The Falic Group also serves as distributor and authorized retailer of numerous luxury brands, such as Estee Lauder, Lancome, L’Oreal, Cartier, Ferragamo, Hermes, Audemars Piguet, Jacob & Co., Victorinox, Lladro and Davidoff.

Safe Harbor Statement

We caution readers that the forward-looking statements (statements which are not historical facts) in this release are made pursuant to the safe harbor provisions of the Private Securities Litigation Reform Act of 1995. Forward-looking statements are based on current expectations rather than historical facts and they are indicated by words or phrases such as “anticipate,” “could,” “may,” “might,” “potential,” “predict,” “should,” “estimate,” “expect,” “project,” “believe,” “plan,” “envision,” “continue,” “intend,” “target,” “contemplate,” or “will” and similar words or phrases or comparable terminology.
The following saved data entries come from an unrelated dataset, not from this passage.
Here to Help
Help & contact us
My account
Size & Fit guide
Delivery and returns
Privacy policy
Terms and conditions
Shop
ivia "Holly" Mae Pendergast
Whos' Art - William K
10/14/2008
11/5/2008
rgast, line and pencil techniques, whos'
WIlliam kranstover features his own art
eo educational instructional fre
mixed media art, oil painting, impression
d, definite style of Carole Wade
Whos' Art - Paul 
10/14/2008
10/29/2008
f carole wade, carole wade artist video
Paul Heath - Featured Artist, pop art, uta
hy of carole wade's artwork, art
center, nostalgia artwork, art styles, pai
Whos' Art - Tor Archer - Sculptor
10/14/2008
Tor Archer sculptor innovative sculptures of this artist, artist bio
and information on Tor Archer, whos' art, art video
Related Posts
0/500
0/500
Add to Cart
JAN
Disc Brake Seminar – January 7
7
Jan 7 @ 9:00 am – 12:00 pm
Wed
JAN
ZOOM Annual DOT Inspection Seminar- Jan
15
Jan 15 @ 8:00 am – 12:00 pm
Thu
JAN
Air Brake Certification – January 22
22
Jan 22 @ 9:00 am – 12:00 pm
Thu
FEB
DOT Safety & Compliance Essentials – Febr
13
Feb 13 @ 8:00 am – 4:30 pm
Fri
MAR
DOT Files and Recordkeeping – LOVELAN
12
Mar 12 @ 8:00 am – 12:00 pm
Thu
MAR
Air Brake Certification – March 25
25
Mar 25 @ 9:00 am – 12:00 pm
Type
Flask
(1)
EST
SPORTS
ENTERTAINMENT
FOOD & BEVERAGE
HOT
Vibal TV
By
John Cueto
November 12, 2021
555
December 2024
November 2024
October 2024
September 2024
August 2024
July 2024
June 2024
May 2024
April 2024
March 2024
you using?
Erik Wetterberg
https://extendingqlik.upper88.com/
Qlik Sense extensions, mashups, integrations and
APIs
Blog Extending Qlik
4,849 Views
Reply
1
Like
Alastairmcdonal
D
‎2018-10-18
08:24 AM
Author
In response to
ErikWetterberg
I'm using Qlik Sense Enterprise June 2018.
We have based such forward-looking statements on our current expectations, assumptions, estimates and projections. While we believe these expectations, assumptions, estimates and projections are reasonable, such forward-looking statements are only predictions and involve known and unknown risks and uncertainties, and other factors that may cause actual results, performance or achievements to be materially different from any future results, performance or achievements expressed or implied by such forward-looking statements, many of which are beyond our control. These factors include: general economic conditions, a significant decrease in business from or loss of any of our major customers or programs, anticipated and unanticipated trends and conditions in our industry, including the impact of recent or future retail and wholesale consolidation, the effectiveness of our planned advertising, marketing and promotional campaigns, our ability to contain costs, disruptions in the supply chain, our future capital needs and our ability to obtain financing, our ability to integrate acquired businesses, trademarks, tradenames and licenses, our ability to predict consumer preferences and changes in fashion trends


and consumer acceptance of both new designs and newly introduced products, the termination or non-renewal of any material license agreements to which we are a party, changes in the costs of raw materials, labor and advertising, our ability to carry out growth strategies including expansion in international and direct to consumer retail markets, the level of consumer spending for apparel and other merchandise, our ability to compete, exposure to foreign currency risk and interest rate risk, possible disruption in commercial activities due to terrorist activity and armed conflict, and other factors set forth in Perry Ellis International’s filings with the Securities and Exchange Commission. Investors are cautioned that all forward-looking statements involve risks and uncertainties, including those risks and uncertainties detailed in Perry Ellis’ filings with the SEC. You are cautioned not to place undue reliance on these forward-looking statements, which are valid only as of the date they were made. We undertake no obligation to update or revise any forward-looking statements to reflect new information or the occurrence of unanticipated events or otherwise.